The ordinary "Arabic" numeral system we use in everyday life, using the ten digits 0,1,2,3,4,5,6,7,8,9 and 0, plus the decimal point. A sequence of digits is understood to be read from the left end (the largest value) toward the right (the smallest value), with each position being valued less than the number on its left by a factor of 10. Values to the right of the decimal point are understood to be fractions less than one. [See the ASCII table below for a comparison between the binary, decimal and hexadecimal numeral systems.]
A system similar to the decimal system, using the sixteen digits 1,2,3,4,5,6,7,8,9,0,A,B,C,D,E,F and 0. [See the ASCII table below for a comparison between the binary, decimal and hexadecimal numeral systems.]

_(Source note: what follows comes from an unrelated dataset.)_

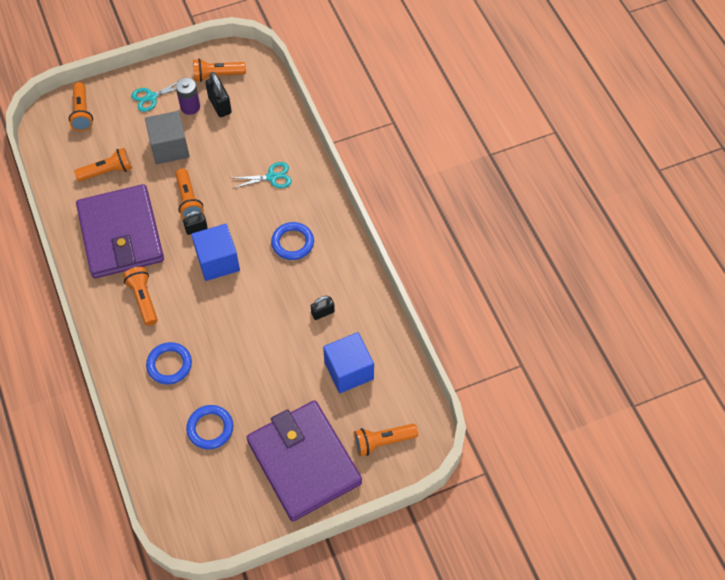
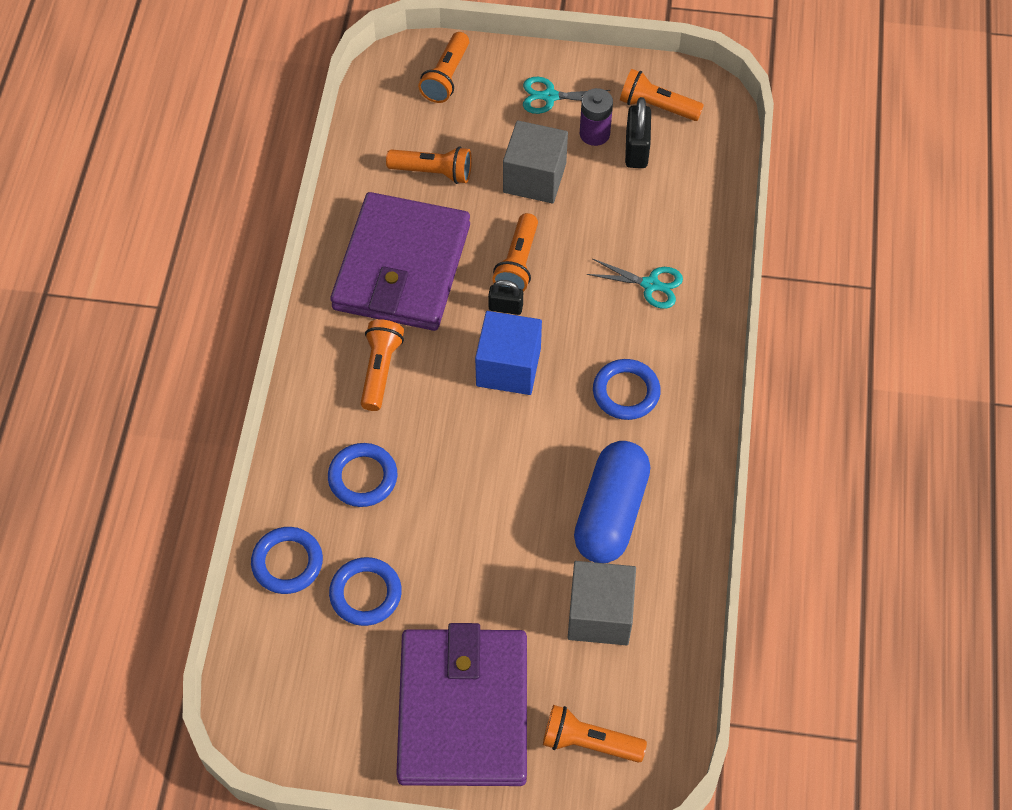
camera: 30 degrees right, 0 degrees up
(153, 435) = (287, 562): none -> blue ring
(322, 312) = (611, 512): black padlock -> blue capsule
(349, 370) = (600, 614): blue cube -> grey cube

The American Standard Code for Information Interchange (ASCII)) was developed by telegraphers in the 1800s to give numerical code values to the digits, letters and symbols used in ordinary communications and commerce. In the above descriptions of the numeral systems, for example, you have read the digital 0,1,2,3,4,5,6,7,8,9,A,B,C,D,E,F in the descriptions. These were printed on this page because and ASCII code in the text of this article was interpreted correctly, and a human-readable character was displayed. In fact, the entire file "behind" this article is just a very long string of ASCII codes that are to be interpreted. Numerical data can be stored in any one of the numerical systems, using the ASCII codes, but the benefit of ASCII and the decimal system together is that the user can see, understand and edit the file contents directly.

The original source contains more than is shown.